Make an exact copy of the entries that come next.

====== Given data ======

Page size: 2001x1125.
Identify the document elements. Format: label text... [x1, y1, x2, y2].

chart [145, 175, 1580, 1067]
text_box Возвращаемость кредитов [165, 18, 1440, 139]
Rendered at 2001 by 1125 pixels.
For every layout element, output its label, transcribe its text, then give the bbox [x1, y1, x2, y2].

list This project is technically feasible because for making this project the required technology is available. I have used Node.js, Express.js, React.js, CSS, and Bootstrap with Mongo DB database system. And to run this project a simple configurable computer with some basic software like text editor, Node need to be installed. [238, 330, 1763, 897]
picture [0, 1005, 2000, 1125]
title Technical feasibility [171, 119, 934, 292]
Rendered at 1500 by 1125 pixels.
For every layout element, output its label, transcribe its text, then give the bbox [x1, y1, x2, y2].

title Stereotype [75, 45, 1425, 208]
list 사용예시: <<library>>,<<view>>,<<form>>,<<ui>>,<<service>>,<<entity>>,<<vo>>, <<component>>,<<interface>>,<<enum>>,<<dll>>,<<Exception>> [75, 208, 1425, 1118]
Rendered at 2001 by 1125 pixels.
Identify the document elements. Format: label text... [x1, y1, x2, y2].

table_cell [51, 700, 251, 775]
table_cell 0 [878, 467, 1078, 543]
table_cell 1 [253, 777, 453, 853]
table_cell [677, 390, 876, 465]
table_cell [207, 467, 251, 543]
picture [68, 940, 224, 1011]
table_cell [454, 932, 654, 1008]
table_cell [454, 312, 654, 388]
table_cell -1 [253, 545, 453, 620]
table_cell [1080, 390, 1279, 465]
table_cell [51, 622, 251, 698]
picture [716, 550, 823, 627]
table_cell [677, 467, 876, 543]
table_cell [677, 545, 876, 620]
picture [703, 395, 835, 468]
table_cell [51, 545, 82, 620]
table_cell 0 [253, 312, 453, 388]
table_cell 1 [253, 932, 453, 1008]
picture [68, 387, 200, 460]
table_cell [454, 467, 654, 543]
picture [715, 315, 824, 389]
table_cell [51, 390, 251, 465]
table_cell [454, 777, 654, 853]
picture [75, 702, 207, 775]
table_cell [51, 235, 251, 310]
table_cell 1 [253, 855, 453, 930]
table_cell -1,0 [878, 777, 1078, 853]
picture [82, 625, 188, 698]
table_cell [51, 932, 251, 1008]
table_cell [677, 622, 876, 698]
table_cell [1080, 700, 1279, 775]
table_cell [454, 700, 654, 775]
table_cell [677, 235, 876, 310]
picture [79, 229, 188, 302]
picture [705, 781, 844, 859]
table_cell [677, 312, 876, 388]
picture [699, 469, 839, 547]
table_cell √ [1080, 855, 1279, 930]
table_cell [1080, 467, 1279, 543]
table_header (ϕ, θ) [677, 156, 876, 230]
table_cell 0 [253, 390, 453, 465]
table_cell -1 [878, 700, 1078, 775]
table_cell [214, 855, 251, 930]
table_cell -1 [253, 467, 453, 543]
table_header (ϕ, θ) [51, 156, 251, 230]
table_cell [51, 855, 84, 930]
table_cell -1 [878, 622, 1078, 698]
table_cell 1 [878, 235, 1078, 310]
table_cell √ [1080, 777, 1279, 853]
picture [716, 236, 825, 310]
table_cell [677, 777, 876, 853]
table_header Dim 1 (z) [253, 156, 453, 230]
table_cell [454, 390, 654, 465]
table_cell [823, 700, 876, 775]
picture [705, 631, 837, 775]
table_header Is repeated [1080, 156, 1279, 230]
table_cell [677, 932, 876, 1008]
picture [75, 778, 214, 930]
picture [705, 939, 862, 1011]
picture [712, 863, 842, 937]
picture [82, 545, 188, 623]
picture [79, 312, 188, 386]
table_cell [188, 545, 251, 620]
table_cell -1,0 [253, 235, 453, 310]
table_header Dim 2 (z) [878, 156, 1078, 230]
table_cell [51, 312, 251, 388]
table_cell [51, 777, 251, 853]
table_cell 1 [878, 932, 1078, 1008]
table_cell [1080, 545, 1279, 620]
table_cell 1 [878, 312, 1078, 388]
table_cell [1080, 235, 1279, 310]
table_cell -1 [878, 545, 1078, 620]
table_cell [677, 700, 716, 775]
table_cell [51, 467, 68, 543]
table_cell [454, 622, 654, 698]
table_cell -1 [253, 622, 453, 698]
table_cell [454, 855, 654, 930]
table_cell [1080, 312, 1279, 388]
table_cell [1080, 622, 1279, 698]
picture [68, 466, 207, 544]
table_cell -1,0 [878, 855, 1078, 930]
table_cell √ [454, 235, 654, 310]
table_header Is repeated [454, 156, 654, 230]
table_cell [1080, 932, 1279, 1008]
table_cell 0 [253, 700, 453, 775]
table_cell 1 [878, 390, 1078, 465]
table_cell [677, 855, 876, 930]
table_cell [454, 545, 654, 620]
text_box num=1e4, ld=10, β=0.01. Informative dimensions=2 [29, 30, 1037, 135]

======

> **The answer**:
Page size: 2001x1125.
Identify the document elements. Format: label text... [x1, y1, x2, y2].

chart [145, 175, 1580, 1067]
text_box Возвращаемость кредитов [165, 18, 1440, 139]
Rendered at 2001 by 1125 pixels.
For every layout element, output its label, transcribe its text, then give the bbox [x1, y1, x2, y2].

list This project is technically feasible because for making this project the required technology is available. I have used Node.js, Express.js, React.js, CSS, and Bootstrap with Mongo DB database system. And to run this project a simple configurable computer with some basic software like text editor, Node need to be installed. [238, 330, 1763, 897]
picture [0, 1005, 2000, 1125]
title Technical feasibility [171, 119, 934, 292]
Rendered at 1500 by 1125 pixels.
For every layout element, output its label, transcribe its text, then give the bbox [x1, y1, x2, y2].

title Stereotype [75, 45, 1425, 208]
list 사용예시: <<library>>,<<view>>,<<form>>,<<ui>>,<<service>>,<<entity>>,<<vo>>, <<component>>,<<interface>>,<<enum>>,<<dll>>,<<Exception>> [75, 208, 1425, 1118]
Rendered at 2001 by 1125 pixels.
Identify the document elements. Format: label text... [x1, y1, x2, y2].

table_cell [51, 700, 251, 775]
table_cell 0 [878, 467, 1078, 543]
table_cell 1 [253, 777, 453, 853]
table_cell [677, 390, 876, 465]
table_cell [207, 467, 251, 543]
picture [68, 940, 224, 1011]
table_cell [454, 932, 654, 1008]
table_cell [454, 312, 654, 388]
table_cell -1 [253, 545, 453, 620]
table_cell [1080, 390, 1279, 465]
table_cell [51, 622, 251, 698]
picture [716, 550, 823, 627]
table_cell [677, 467, 876, 543]
table_cell [677, 545, 876, 620]
picture [703, 395, 835, 468]
table_cell [51, 545, 82, 620]
table_cell 0 [253, 312, 453, 388]
table_cell 1 [253, 932, 453, 1008]
picture [68, 387, 200, 460]
table_cell [454, 467, 654, 543]
picture [715, 315, 824, 389]
table_cell [51, 390, 251, 465]
table_cell [454, 777, 654, 853]
picture [75, 702, 207, 775]
table_cell [51, 235, 251, 310]
table_cell 1 [253, 855, 453, 930]
table_cell -1,0 [878, 777, 1078, 853]
picture [82, 625, 188, 698]
table_cell [51, 932, 251, 1008]
table_cell [677, 622, 876, 698]
table_cell [1080, 700, 1279, 775]
table_cell [454, 700, 654, 775]
table_cell [677, 235, 876, 310]
picture [79, 229, 188, 302]
picture [705, 781, 844, 859]
table_cell [677, 312, 876, 388]
picture [699, 469, 839, 547]
table_cell √ [1080, 855, 1279, 930]
table_cell [1080, 467, 1279, 543]
table_header (ϕ, θ) [677, 156, 876, 230]
table_cell 0 [253, 390, 453, 465]
table_cell -1 [878, 700, 1078, 775]
table_cell [214, 855, 251, 930]
table_cell -1 [253, 467, 453, 543]
table_header (ϕ, θ) [51, 156, 251, 230]
table_cell [51, 855, 84, 930]
table_cell -1 [878, 622, 1078, 698]
table_cell 1 [878, 235, 1078, 310]
table_cell √ [1080, 777, 1279, 853]
picture [716, 236, 825, 310]
table_cell [677, 777, 876, 853]
table_header Dim 1 (z) [253, 156, 453, 230]
table_cell [454, 390, 654, 465]
table_cell [823, 700, 876, 775]
picture [705, 631, 837, 775]
table_header Is repeated [1080, 156, 1279, 230]
table_cell [677, 932, 876, 1008]
picture [75, 778, 214, 930]
picture [705, 939, 862, 1011]
picture [712, 863, 842, 937]
picture [82, 545, 188, 623]
picture [79, 312, 188, 386]
table_cell [188, 545, 251, 620]
table_cell -1,0 [253, 235, 453, 310]
table_header Dim 2 (z) [878, 156, 1078, 230]
table_cell [51, 312, 251, 388]
table_cell [51, 777, 251, 853]
table_cell 1 [878, 932, 1078, 1008]
table_cell [1080, 545, 1279, 620]
table_cell 1 [878, 312, 1078, 388]
table_cell [1080, 235, 1279, 310]
table_cell -1 [878, 545, 1078, 620]
table_cell [677, 700, 716, 775]
table_cell [51, 467, 68, 543]
table_cell [454, 622, 654, 698]
table_cell -1 [253, 622, 453, 698]
table_cell [454, 855, 654, 930]
table_cell [1080, 312, 1279, 388]
table_cell [1080, 622, 1279, 698]
picture [68, 466, 207, 544]
table_cell -1,0 [878, 855, 1078, 930]
table_cell √ [454, 235, 654, 310]
table_header Is repeated [454, 156, 654, 230]
table_cell [1080, 932, 1279, 1008]
table_cell 0 [253, 700, 453, 775]
table_cell 1 [878, 390, 1078, 465]
table_cell [677, 855, 876, 930]
table_cell [454, 545, 654, 620]
text_box num=1e4, ld=10, β=0.01. Informative dimensions=2 [29, 30, 1037, 135]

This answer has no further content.